Agile software development using Kanban & Scrum. We code Flex & Ruby on Rails in Auckland, New Zealand.

  • Community support and IRC (introducing SQLRecord)

    A lot of my life has been spent on IRC. I got really sick of it. I got tired of the assumptions made by people meeting “anonymous” people for the first time. I include myself here, it seemed inevitable that I’d jump to conclusions without hearing someone out, and in turn made them sick of IRC too.

    However, in a recent expedition into making my first clean-coded, well thought out Ruby Gem, I turned to IRC for help.

    What I got was much more than I asked for, and it was all awesome-sauce.

    The Idea

    We use ActiveRecord::Base.connection.execute occasionally to run really fast read-only queries. Mostly for Dataviz.

    I don’t like it. You get a row of string-keyed string-valued hashes back from the database. All that knowledge about the schema and how to handle differently typed columns that ActiveRecord gives us, gone.

    Our views and view-helpers were littered with new idioms (bad habbits?) - the “Dealing with direct sql results” idioms.

    Not only that, but the SQL queries were in controllers! Ick.

    Enter SQLRecord

    My first cut of this gem is SQLRecord v 0.1.0

    It was my first ever DSL in Ruby, and I thought, quite idiomattic.

    Time to doc.

    So I started documenting. It was annoying me that my Yard Index was showing a module ClassMethods rather than showing them as Class Methods of the module that used the include-to-extend idiom.

    So I went to #yard at irc.freenode.net channel to ask about indicating that this module’s methods belonged to another. Loren Segal was there and told me there wasn’t any way of munging the docs…

    Extending themselves to the community.

    Here’s the beginning of that discussion:

    [08:50] Is there a trick in yard to make Module docs (like ClassMethods) look like those of the parent Module?
    [08:51] <@lsegal> you mean like get ClassMethods to be interpreted as a set of class methods? Unfortunately not really
    [08:52] yah thats what i meant
    [08:53] http://yehudakatz.com/2009/11/12/better-ruby-idioms/ I’m going to re-read this until i get it.
    [08:54] <@lsegal> indeed, that’s a good one. I’m not too fond of ClassMethods either
    [08:55] <@lsegal> poor docs being one reason why
    [08:56] <@lsegal> ClassMethods usually translates to “i have a poorly named mixin”

    Yehuda’s post was haunting me but I wasn’t understanding it.

    For the next 2 hours, off and on, Loren gave me a code review that changed my world view.

    I would say that he improved Ruby by improving one passionate developers view of Ruby.

    I now believed that good OO Principles were entirely practicable within this magical wonderland language called Ruby, where all ropes are long and could hang you, your family, and your-pit bull, without breaking a sweat.

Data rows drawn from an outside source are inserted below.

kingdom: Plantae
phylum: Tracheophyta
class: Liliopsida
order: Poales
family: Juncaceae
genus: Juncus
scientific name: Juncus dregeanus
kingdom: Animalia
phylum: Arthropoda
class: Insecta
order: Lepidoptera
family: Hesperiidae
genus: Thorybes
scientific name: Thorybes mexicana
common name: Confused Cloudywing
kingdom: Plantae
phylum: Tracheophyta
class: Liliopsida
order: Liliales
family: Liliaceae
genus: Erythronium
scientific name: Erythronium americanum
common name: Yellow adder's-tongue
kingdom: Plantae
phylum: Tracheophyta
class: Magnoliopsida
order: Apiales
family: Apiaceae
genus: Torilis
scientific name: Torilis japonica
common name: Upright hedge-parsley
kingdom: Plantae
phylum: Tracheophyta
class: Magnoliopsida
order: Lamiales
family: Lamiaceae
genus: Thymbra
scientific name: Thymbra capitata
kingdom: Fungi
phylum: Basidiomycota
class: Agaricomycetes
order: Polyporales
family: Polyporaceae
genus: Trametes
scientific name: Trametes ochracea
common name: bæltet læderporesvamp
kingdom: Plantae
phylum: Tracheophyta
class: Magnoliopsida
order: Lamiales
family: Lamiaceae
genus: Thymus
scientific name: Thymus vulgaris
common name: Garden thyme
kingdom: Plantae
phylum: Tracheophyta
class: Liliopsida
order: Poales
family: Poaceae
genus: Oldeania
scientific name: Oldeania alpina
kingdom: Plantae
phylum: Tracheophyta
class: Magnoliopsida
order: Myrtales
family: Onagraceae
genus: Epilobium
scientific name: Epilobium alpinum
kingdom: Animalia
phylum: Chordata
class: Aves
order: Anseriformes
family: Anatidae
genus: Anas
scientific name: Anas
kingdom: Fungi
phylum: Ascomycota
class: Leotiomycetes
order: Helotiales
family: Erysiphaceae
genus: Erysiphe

    Now I had a new perspective, a better Gem and I was pretty sure I was coding what I needed, without over-cooking it.

    But wait, there’s more!

    So one thing that happened as I re-factored, was a mistaken version bump into the 1.0s. Not where I meant to be. I trotted off to #rubygems at irc.freenode.net.

    I got an answer about using gem ‘yank’ to remove a gem but then:

    <@drbrain> you should not be embarrassed by releasing early and often

    Ok then. I broke semantic versioning but I was hitting it hard and “showing my working”. Math education really does have value!

    A little later, out of the blue, and not related to my versioning problem, but the code itself, someone said:

    doesn’t AR::Base.find_by_sql solve this?

    Ok! Here we go, the IRC I know and hate. Someones about to tell me I’m doing it wrong without background information…

    Well no not really. Erik Hollensbe, as it turns out, had an abiding interest in what I was doing and made me argue the approach I was using. Moar gravy for my awesome-sauce.

    That’s it. Thankyou to the community for being open minded, passionate and brilliant. I’ve had a very good week.